(AP Photo/Atlanta Journal-Constitution, Hyosub Shin)
David Worley, member of State Election Board, speaks as Brian Kemp (right), chairman of State Election Board, listens during a special meeting to lay out the case of alleged voter registration fraud against the New Georgia Project at the Georgia State Capitol on Wednesday, September 17, 2014.
This article originally appeared at Facing South, the website published by the Institute for Southern Studies.
While states across the country including Georgia have passed laws imposing new requirements on voters, the nonpartisan New Georgia Project has fought back against the forces of voter suppression with a massive voter registration effort.
But the effort has faced backlash in the form of a controversial fraud investigation by Georgia's Republican secretary of state. It's also embroiled in a lawsuit over the state's alleged failure to process more than 40,000 new voter registrations.
NGP began in March 2013 with 60 canvassers focusing on enrolling Georgians for health care under the Affordable Care Act. It turned its focus to voter registration as conversation after conversation made clear the need to empower disadvantaged voters, said NGP founder and Georgia state Rep. Stacey Abrams (D-Atlanta).
NGP estimates that around 800,000 people of color, voters between the ages of 18 and 29, and unmarried women-what the group calls the "Rising American Electorate"-were unregistered to vote in Georgia at the beginning of this year. Since March 16, NGP has hired canvassers and supported 12 partner organizations that say they have registered 120,000 new voters.

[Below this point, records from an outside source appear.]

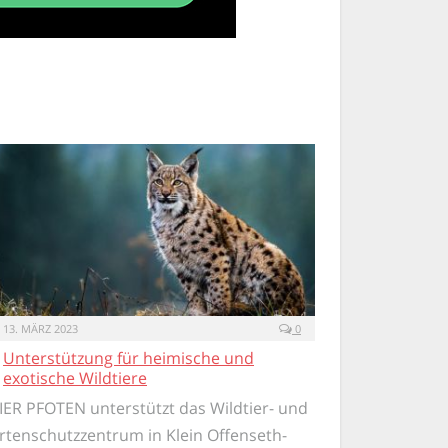
13. MÄRZ 2023
0
Unterstützung für heimische und
exotische Wildtiere
IER PFOTEN unterstützt das Wildtier- und
rtenschutzzentrum in Klein Offenseth-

"The goal is to really create an infrastructure that allows this emerging majority to become not only the largest part of the population, but the political power in the state," Abrams said.

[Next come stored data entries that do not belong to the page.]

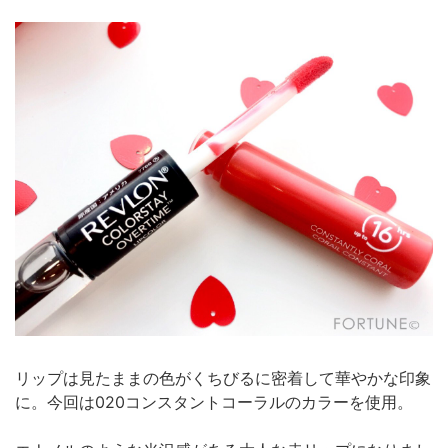
リップは見たままの色がくちびるに密着して華やかな印象
に。今回は020コンスタントコーラルのカラーを使用。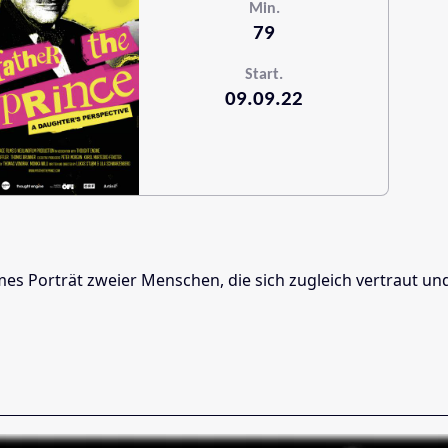
Min.
79
Start.
09.09.22
times Porträt zweier Menschen, die sich zugleich vertraut 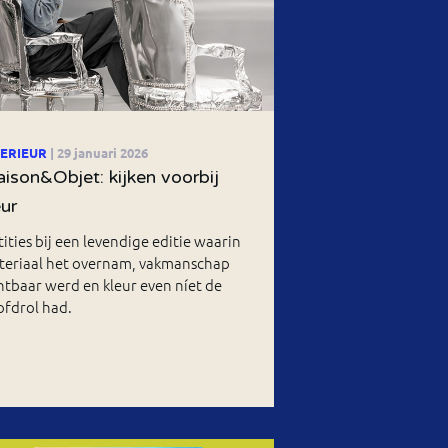
TERIEUR
| 29 januari 2026
ison&Objet: kijken voorbij
eur
ities bij een levendige editie waarin
teriaal het overnam, vakmanschap
htbaar werd en kleur even níet de
ofdrol had.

With two extremely close races for governor and U.S. Senate this year, registering 120,000 new voters is a big deal. (Gov. Nathan Deal, a Republican, won the 2010 election by a margin of 260,000 votes.) Early voting began on Sunday, Oct. 13, the first Sunday with early voting in Georgia's history.
A recent study by former NAACP President Ben Jealous for the Center for American Progress and the Southern Elections Foundation found that if 60 percent of unregistered African Americans and other people of color in Georgia registered to vote, their votes would likely be enough to sway statewide elections.
But some Georgia Republicans have sounded alarm bells about NGP's efforts. Georgia Secretary of State Brian Kemp subpoenaed NGP last month as part of an investigation into alleged voter fraud. Kemp said that 25 of the voter registration forms the group submitted could lead to prosecutions for fraud.
Rev. Dr. Raphael Warnock, the senior pastor at First Ebenezer Baptist Church in Atlanta and a spokesperson for NGP, said that many people of color in Georgia saw the tactics as part of a long history of voter suppression.
"This narrative of voter suppression is one that communities of color understand and understand deeply," Warnock said. "And it will backfire on those trying to suppress votes."
In 2006, Georgia passed a photo ID law characterized as "strict" by the National Conference of State Legislatures, meaning that the burden is on voters who do not have proper ID when they vote to later prove they are eligible to vote. A recent study by the Government Accountability Office found that voter ID laws reduce overall turnout by around 2 percent and disproportionately affect African-American voters as much as two or three times white voters.
In 2011, Georgia passed a law shortening the state's early voting period from 45 to 21 days. Research has found that African Americans are more likely than whites to take advantage of early voting.
Remarks made by Republican state officials in Georgia have heightened concerns about voter suppression. Speaking at a local Georgia Republican Party event earlier this year, for example, Kemp said, "Democrats are working hard… registering all these minority voters that are out there and others that are sitting on the sidelines, if they can do that they can win these elections in November."
Around the same time Kemp's office accused the NGP of voter fraud, the group noticed that around 50,000 of the registrations the organization had submitted still had not been processed by the county board of elections-some dating back to April 2014.
NGP, the Georgia chapter of the NAACP, and the national NAACP filed a lawsuit on Oct. 10 demanding that Kemp and the five counties process the outstanding voter registration forms NGP submitted before the Oct. 6 voter registration deadline. While the county board of elections are independent of the secretary of state's office, they rely on its guidance and information to process registrations.
"We believe the fundamental flaw lies in the Secretary of State's office," Abrams said. Kemp has said his office did not target NGP.
Pushing back on efforts to restrict voting rights, Georgia Democrats have tried to pass some of the nation's most progressive voting rights laws, introducing bills to expand early voting, restore voting rights to people with felony convictions, and create civilian redistricting committees. None have passed.
Abrams said that in the next legislative session she plans to introduce legislation to make sure voters can vote anywhere in the state, including introducing polls that come to voters who are unable to leave home.
Abrams said NGP's campaign to register voters is not just about her party winning at the polls.
"We are here today and are not going to be gone at the end of the election," she said. "The goal is to build up the civic capacity of people in Georgia."